J.R.R. Tolkien, een gezag in alles Germaans, nam de naam van deze reuzen en gaf hem aan wezens van zijn eigen verbeelding in The Lord of the Rings. Zijn Ents zijn goedaardige, rijzige wezens die al zo lang bomen hoeden dat ze er op zijn gaan lijken. Ze zijn allen mannelijk, want de zogeheten Entwives zijn al eeuwen zoek. En hoewel slaperig en traag beschikken ze over een geweldige kracht, die te meer blijkt wanneer ze de zuidermuren van het kwade bolwerk Isengard tot puin verpulveren, ten dele uit wraak voor het omhakken van zo vele van hun getakte vrienden.

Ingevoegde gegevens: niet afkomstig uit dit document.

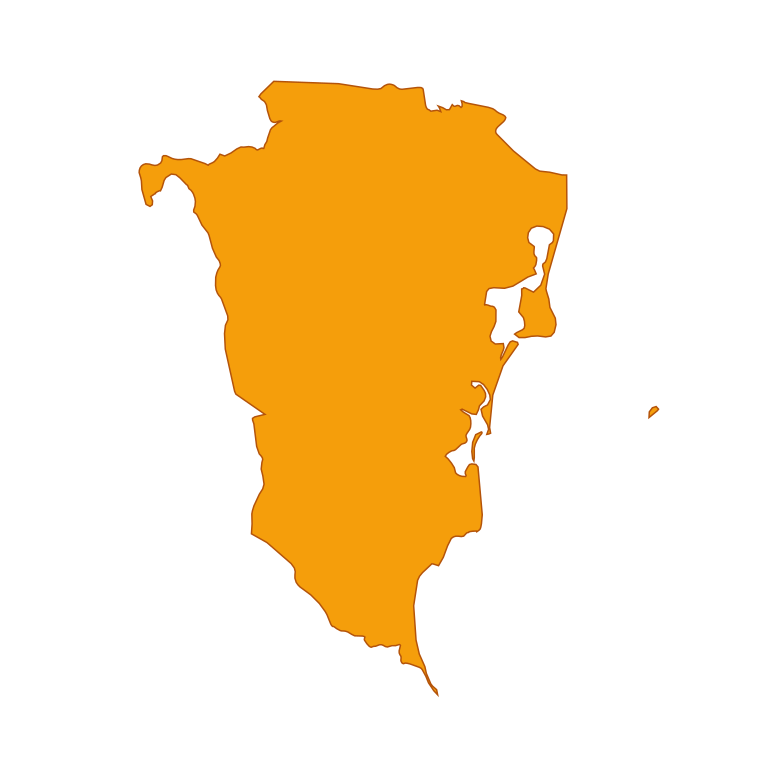 Atlántico Sur, orthographic projection, rotated 9°
{"feature_id": "NIC-644", "entity_name": "Atlántico Sur", "entity_type": "Autonomous Region", "adm_level": 1, "iso_a3": "NIC", "parent_name": "Nicaragua", "parent_adm1": "", "projection": "orthographic", "projection_center": [-84.133, 12.113], "detail": "fine", "context": "isolated", "style": "filled", "palette": "amber", "viewbox_px": 768, "rotation_deg": 9, "n_neighbors": 0, "source": "natural_earth", "source_scale": "10m", "svg_char_len": 6135}
<svg xmlns="http://www.w3.org/2000/svg" viewBox="0 0 768 768"><g transform="rotate(9 384 384)"><path d="M531.7,149.0L537.2,182.2L529.0,249.6L529.0,264.5L529.9,266.9L533.5,274.3L535.9,282.4L542.9,292.2L544.6,298.5L544.0,306.3L541.4,310.5L536.3,312.2L528.3,312.5L522.2,313.8L516.0,316.1L510.1,317.0L505.2,314.3L507.0,312.5L512.2,308.8L513.7,307.1L513.9,304.2L512.9,300.1L511.3,296.6L505.8,291.7L506.2,275.0L505.1,268.6L506.3,268.1L506.9,267.1L508.5,267.1L517.3,269.9L523.4,261.9L525.5,250.4L522.2,242.6L522.2,240.7L524.3,238.3L525.2,234.8L525.6,220.6L528.2,217.9L528.9,216.1L528.1,209.3L523.3,205.2L516.6,203.6L510.2,204.1L505.1,207.1L502.9,211.9L503.0,217.1L505.0,221.6L510.5,224.5L511.0,225.0L511.4,230.2L511.8,232.0L512.9,233.8L514.0,234.5L515.0,235.5L515.4,238.1L515.3,242.4L514.7,244.2L513.5,246.1L514.5,247.3L517.1,251.4L509.3,255.9L496.1,267.1L488.1,270.6L477.3,271.7L472.8,273.3L470.9,276.6L470.9,289.9L471.2,290.2L472.2,289.7L474.3,289.8L477.3,290.4L479.3,290.3L481.0,290.9L483.0,293.3L484.7,304.7L483.7,310.1L482.0,315.3L481.2,320.2L483.1,324.8L487.7,327.1L495.5,325.4L496.8,329.3L496.5,331.9L495.3,336.9L495.0,339.8L495.5,341.4L496.7,339.0L500.6,325.9L502.1,322.6L504.3,321.3L509.3,322.0L510.3,323.9L498.7,347.4L493.2,377.8L495.1,410.4L497.0,415.9L495.3,417.0L493.4,417.7L494.4,412.4L492.7,408.1L486.4,400.3L483.8,393.8L485.9,391.1L489.5,388.5L491.5,382.7L490.2,378.3L486.9,373.3L482.5,369.0L477.8,366.8L470.3,367.6L470.6,371.4L474.6,373.8L477.8,370.3L479.7,370.3L483.9,374.7L485.7,377.4L486.4,380.8L485.5,385.1L481.7,390.6L481.3,394.7L479.9,399.6L475.4,399.8L465.1,396.6L463.8,397.5L466.8,399.4L472.9,401.9L474.4,403.9L475.4,406.6L476.0,409.7L476.2,413.1L475.7,415.4L473.5,420.1L473.0,422.0L473.4,423.4L474.2,424.9L474.8,426.5L474.5,428.2L473.2,429.7L470.5,431.0L469.6,431.7L464.9,437.7L463.5,438.7L461.4,439.4L458.9,441.3L456.8,443.6L455.8,445.8L459.1,448.0L463.1,451.7L466.5,455.6L468.6,460.5L470.4,461.8L472.9,462.7L475.4,463.0L479.1,462.6L479.4,461.5L478.3,459.8L478.0,457.8L479.7,452.9L481.0,450.2L483.2,449.2L487.4,449.1L489.8,451.2L501.5,497.8L502.1,506.8L502.0,510.1L501.7,512.1L500.7,513.6L498.7,515.5L498.2,514.8L494.7,515.5L491.2,516.6L490.9,517.3L489.0,518.1L486.5,521.8L484.2,522.6L481.2,522.7L478.7,523.1L476.6,524.1L474.6,526.0L472.1,533.9L469.7,545.9L466.3,554.9L461.0,554.1L459.4,554.1L451.5,564.3L449.2,568.2L447.9,572.6L448.0,598.4L455.7,631.9L461.1,645.2L468.6,656.8L471.1,663.2L477.1,672.8L479.2,674.8L483.8,677.7L485.6,682.6L481.2,679.2L474.7,672.2L471.1,666.2L466.5,660.2L465.1,659.0L463.2,658.3L453.3,656.4L450.5,656.2L448.7,656.3L447.0,657.2L446.3,657.1L445.4,656.7L444.3,655.3L443.9,654.3L443.7,651.7L443.3,650.3L442.1,648.9L441.1,647.3L440.7,645.1L441.1,640.3L441.1,639.5L440.6,639.1L439.9,638.9L436.4,640.6L432.8,641.2L428.5,643.2L426.4,643.1L424.0,642.2L422.4,641.9L420.6,642.2L419.7,642.6L416.8,644.3L414.7,644.8L412.5,646.0L411.5,645.8L410.2,645.2L407.7,643.2L405.0,640.3L404.6,639.7L404.5,639.1L404.7,636.9L403.9,636.5L402.3,636.3L394.4,637.3L391.2,636.3L387.1,634.6L384.8,634.2L383.2,634.2L380.7,634.5L379.4,634.4L375.4,633.0L372.8,631.6L371.9,631.4L371.2,631.5L370.1,630.8L368.9,629.3L363.8,620.8L361.6,618.0L354.5,610.9L344.6,603.7L332.8,597.6L330.5,595.9L328.3,593.6L326.4,589.7L325.9,586.4L325.7,583.2L324.2,579.7L320.4,575.9L293.2,558.9L276.5,552.7L275.6,542.9L273.8,533.0L273.9,529.7L274.6,524.7L278.1,512.4L280.6,506.6L281.2,501.7L278.7,493.7L276.0,487.2L275.7,480.6L276.0,477.5L275.4,475.9L273.8,474.2L271.7,472.5L268.0,465.6L261.7,443.7L259.9,440.3L259.5,438.5L261.5,436.7L271.2,432.6L239.3,417.2L237.6,414.6L221.8,374.4L218.6,359.2L218.2,350.8L219.8,345.0L219.0,341.2L210.2,325.4L208.8,323.8L207.0,322.3L205.3,320.4L203.5,317.3L202.2,313.1L201.1,304.9L201.5,300.5L202.2,297.4L203.6,294.0L203.9,292.5L203.4,290.7L201.9,288.0L198.5,284.8L193.4,276.9L188.0,264.7L186.5,262.2L179.3,255.5L173.3,246.7L172.0,245.4L169.2,243.9L168.8,242.0L169.5,238.0L169.2,233.3L168.2,230.1L166.0,226.0L164.5,224.2L163.0,222.8L160.8,221.6L158.9,218.5L157.6,217.9L150.3,212.4L145.7,209.8L141.1,209.9L136.3,214.2L135.0,217.3L134.1,224.4L133.0,228.2L132.3,228.1L130.2,229.4L128.4,230.9L128.5,231.7L127.7,232.1L124.3,235.3L126.8,239.4L127.1,243.2L125.1,245.2L120.9,243.8L114.5,229.9L112.6,221.3L111.5,218.4L109.1,213.5L108.9,211.1L109.3,208.6L110.3,206.6L112.0,204.9L114.2,203.8L117.8,203.5L120.6,203.9L123.5,204.0L126.0,203.2L128.8,200.7L129.7,198.2L129.6,194.2L130.5,193.0L133.0,192.6L135.1,193.1L139.5,194.4L142.3,194.7L145.3,194.6L148.8,194.0L155.6,192.0L158.1,191.7L172.8,194.3L176.1,195.4L177.0,194.2L180.1,192.2L181.7,190.8L184.2,186.9L186.0,182.7L191.0,183.7L196.7,179.8L201.9,174.8L205.6,172.3L208.5,172.0L213.2,170.7L216.6,170.6L219.8,171.4L221.3,172.5L222.6,172.6L225.3,170.6L226.7,170.0L227.7,170.3L228.4,170.1L228.9,166.2L230.3,162.8L230.6,159.2L232.1,150.6L233.2,148.5L238.4,142.7L241.4,140.4L240.7,140.4L239.4,140.6L236.0,142.5L234.5,142.8L232.9,142.6L232.3,142.4L231.2,141.7L229.7,139.7L226.1,132.2L224.2,126.7L222.3,124.2L221.3,123.4L218.3,122.0L216.5,120.3L215.5,119.8L217.0,116.7L227.8,102.3L292.1,94.5L326.8,94.4L331.7,93.8L334.8,92.6L337.8,89.3L340.4,87.6L342.3,87.0L343.9,86.9L345.8,87.1L347.1,87.4L348.7,88.2L350.4,89.3L353.3,90.2L355.7,90.1L370.7,85.9L374.1,85.4L376.0,86.0L376.7,87.2L381.5,102.3L382.5,104.2L383.9,105.8L385.5,106.1L387.6,107.2L393.6,105.3L397.5,106.1L395.4,102.4L394.1,101.0L398.8,101.9L402.7,103.4L405.7,102.8L407.7,97.4L409.4,98.6L410.6,98.7L412.8,97.4L414.5,97.4L416.8,98.8L417.7,97.7L417.4,95.1L416.1,92.2L418.7,92.6L419.7,93.3L423.4,93.6L443.6,94.4L448.4,95.1L450.9,96.2L452.8,97.4L455.4,98.5L459.7,99.6L461.6,100.6L462.6,101.8L462.4,103.2L461.9,104.7L461.0,106.2L456.3,112.0L455.4,113.5L454.8,114.9L454.7,116.4L454.9,117.7L455.6,118.9L456.7,119.9L475.4,133.6L499.9,147.9L504.5,149.4L514.6,148.9L527.1,149.7L531.7,149.0ZM483.2,443.9L481.3,436.9L480.7,427.7L482.5,419.7L487.6,416.1L488.0,416.2L488.3,416.4L488.4,416.9L488.3,417.7L486.7,420.3L484.9,424.5L483.6,429.1L483.2,433.2L484.7,442.6L484.8,446.0L483.2,443.9ZM651.0,375.7L650.4,370.0L652.8,365.5L656.3,363.7L659.1,365.9L658.2,367.6L651.0,375.7Z" fill="#f59e0b" stroke="#b45309" stroke-width="1.5"/></g></svg>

De echte enten van weleer hadden evenwel niets met bomen te maken. Ook de overeenkomst met Nederlands ent ‘overgezette loot’ is slechts toeval. Tolkien zelf schreef in 1955 in een brief aan de dichter W.H. Auden dat de entas van de Oudengelse overlevering een connexion with stone (‘verband met steen’) hebben. Dat is goed om te onthouden.

Bovenmenselijke kracht

Dat reuzen verantwoordelijk waren voor grote werken van steen was geen zeldzame gedachte in vroegere tijden. Volgens het 13e eeuwse verhaal Gylfaginning van de IJslandse geleerde Snorri Sturluson werd de godenwereld Ásgarðr van muren voorzien door een reus. Die versleepte hiervoor vele grjót ‘stenen’ en stór bjǫrg ‘grote rotsblokken’ met behulp van zijn hengst Svaðilfari, de latere vader van Óðins achtbenige ros Sleipnir.

Evenzo verzekert Saxo Grammaticus in zijn 12e eeuwse Gesta Danorum ‘Daden der Denen’ zijn lezers dat de Deense landen door reuzen zijn gevormd, getuigen de eximiē magnitūdinis saxa ‘stenen van uitzonderlijke omvang’ die op de grafheuvels en holen der ouden zijn bevestigd. (In Nederland noemen we dergelijke bouwsels hunebedden, waarin hune een oud, Saksisch woord voor ‘reus’ is.) Saxo wijst ook op de grote rotsblokken die bovenop sommige bergen liggen en die er alleen met bovenmenselijke kracht naartoe getild kunnen zijn. Wel geeft hij ruiterlijk toe dat de overlevering spaarzaam is omtrent het bestaan van zulke reuzen of uitzonderlijk sterke mannen sinds de zondvloed.

Enten elders

Hoewel er alleen in Engeland duidelijk bewijs is van een oude voorstelling omtrent entas als steenbouwende reuzen, lijken er wel sporen van de naam te vinden in de overlevering op het Germaanse vasteland. Met de kennis dat Germaans *-nt- zich in de regel ontwikkelde tot Hoogduits -nz-, konden woordkundigen al vroeg verband leggen met Oudhoogduits enz, enzi in eigennamen als Enzo, Enzi, Encibold (met c net als z voor /ts/), Enzinchint (met chint ‘kind’), Enziman en Enziwîb (met wîb ‘wijf, vrouw’). Die laatste samenstelling is opmerkelijk, want de rechtstreekse Duitse evenknie van Entwives, de naam die Tolkien gaf aan de verloren vrouwen van zijn boomachtige Ents. Gezien zijn uitzonderlijke geleerdheid en kennis op dit gebied kan dat geen toeval zijn.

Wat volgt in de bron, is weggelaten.